Yas

Yas 150 150 dolunay

Bir dostu, bir yakını, kardeşi, anne, baba, eşi, evladı… Sevdiklerimizi zamanlı ya da zamansız kaybetmek, insanı derinden sarsar… Hayatı, dini, varoluşu, yaşamı, ölümü sorgulatır çoğu zaman.

Zamansız, ani, hele ki genç ölümleri dayanmayı daha da zorlar.

Daha çok küçük yaşlarda tanışırız ölümle, bazen komşu teyze, bazen aileden biri, bazen anne, bazen baba, bazen de elimizde hareketsiz duran bir kuşla donakalırız.

Ölümü anlamanın o yaşlar için anlaşılır tarafı yoktur, büyüyünce de ölümün varlığını biliriz, kabul ise zaman alır biraz! Her şey gibi ölümün varlığı da öğretilir.

Küçükken bir canlı öldüğünde sorduğumuz sorular ve düşünceler; mezarda nefes alabiliyor mu, orada yemek yiyebilir mi, orası karanlık ve soğuk mu, hiç gelmeyecek mi, beni görebilir mi, duyabilir mi, geri gelsin istiyorum, nerede vb. sorulardır.

Gariptir ama sevdiğimiz birini aniden kaybettiğimizde yaşımız kaç olursa olsun sorduğumuz sorular küçüklük sorularımıza benzer. Bu sorulara ekler yapılır; “Ben bu kadar acı çekerken bu insanlar nasıl gülüyor, hayat nasıl devam edecek, yemek mi o ne, nasıl yiyebiliyorlar, gittiği yer nasıl bir yer, bizi unutacak mı, acım biter ve onu unutursam?” sorularına isyan ve öfke eklenir hele ki ölümle ilk kez karşılaşıyorsak…

Ölüm karşısında hepimiz ayrı tepkiler veririz, yakını kaybetmiş birine başsağlığı dilemek ve orada neler yaptığımız hayat dersi gibidir.
Başın sağ olsun demek zordur çoğu zaman, yürekten söylemek için biraz acı yaşamak ya da algılamak ve empati gerekir. Acıyı sadece yaşayan bilir evet ama acıyı algılayabilir ve anlayabiliriz. Ve en çok ihtiyaç olan da budur; anlamak ve beklemek.
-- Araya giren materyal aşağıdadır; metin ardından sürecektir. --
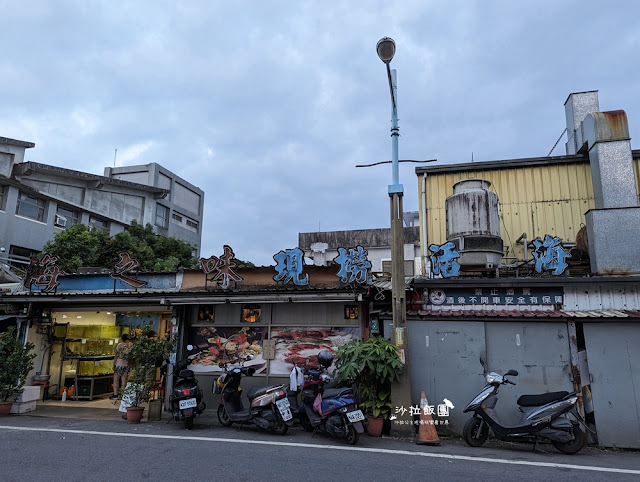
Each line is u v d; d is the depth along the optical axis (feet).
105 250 66.13
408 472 17.62
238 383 27.30
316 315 30.91
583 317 25.08
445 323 26.73
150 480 16.25
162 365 32.04
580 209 34.81
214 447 21.22
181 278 34.17
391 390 25.21
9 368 30.48
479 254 30.50
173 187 110.01
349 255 28.27
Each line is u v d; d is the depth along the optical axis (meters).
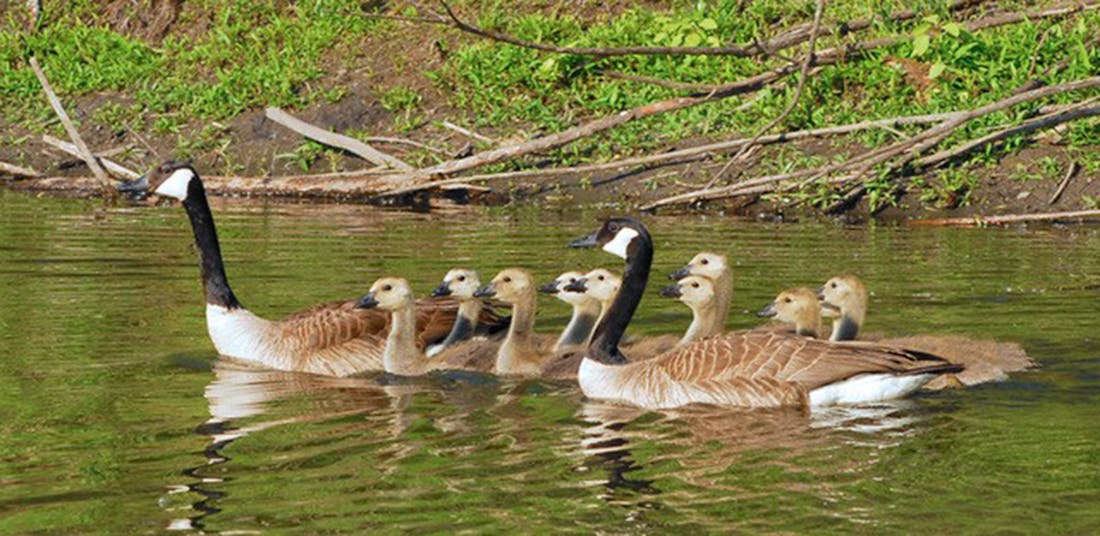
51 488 10.28
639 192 22.92
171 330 15.34
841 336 14.50
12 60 29.09
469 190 23.81
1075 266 17.78
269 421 12.19
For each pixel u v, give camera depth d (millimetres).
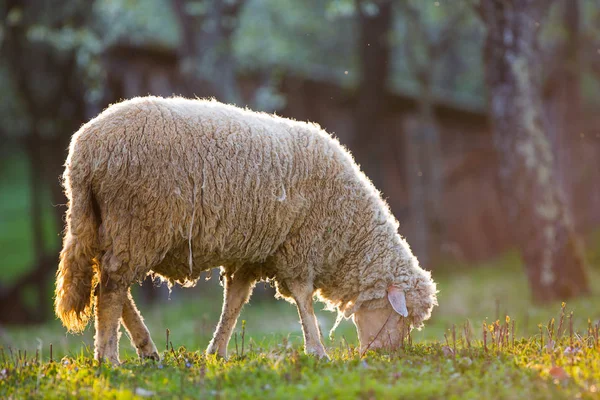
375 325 15977
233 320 15930
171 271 14789
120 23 45312
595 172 61438
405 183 56531
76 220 13922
Vefatlarda bir an önce hayata geri dönmemizi isteyen konu komşuya ve hayat çarkına isyan etmek ne kadar doğalsa hayatın devamı için yapılan tüm saçmalıklar ve ritüeller de o kadar doğaldır aslında… Her şeyin saçmalığı ve boşluğu, anlamını yitirmişliği… Hayatın o anda donup kalması!

Aslında yapılması gereken acıyı yaşayıp hafiflemesine izin vermektir. Yas’ı YAS gibi tumak, ağlamak, isyan etmek, pişmanlıkları fark etmek, hesaplaşmaları yapmak, insanlara kızmak, kalmak vb. İyi olmaya çalışmadan duygularımızı dışarı çıkarmak ve akmasına izin vermek.

Yasına tutan insanlara karşı saygılı olmak, sadece yanlarında olduğumuzu hissettirmek en büyük destektir. Yürekten sarmak, sarmalamak, ağlarken beklemek, sakince onunla kalmak…

Zaman her şeyin ilacıdır derler… Öyledir mutlaka… Her şeyi zamanında yaşarsak akıp gider her şey, acıyı baskılamadan gitmesine izin verirsek, acının azalması kaçınılmazdır. Acının azalması sevdiğimiz, kaybettiğimiz kişiyi unutacağımız anlamına gelmez, onunla yaşanan tüm anılar bizimle beraberdir. En güzel hazinedir onlar, dilediğimiz an hatırlarız, hayat devam üzerine kurgulanmış bir sistem, hayatta kalmak ve mutlu olmak üzerine… Acıyı yaşayıp geçmesine izin vermek de hayatta kalmanın bir yoludur aslında. Acıdan sonra kabul hafifletir insanı.

Son dönemde çok acı var ülkemizde, çok genç kaybımız var, pek çok evde yas ve acı…

Sevdiklerinizin yaslarına şahitlik ediyorsanız ya da siz yaşıyorsanız;

Acının çıkmasına izin verin ve eğer süreç çok uzarsa ki ortalama bir buçuk iki ayı geçerse lütfen bir ruh sağlığı uzmanından travma tedavisi için destek almak konusunda farkındalıklı olun.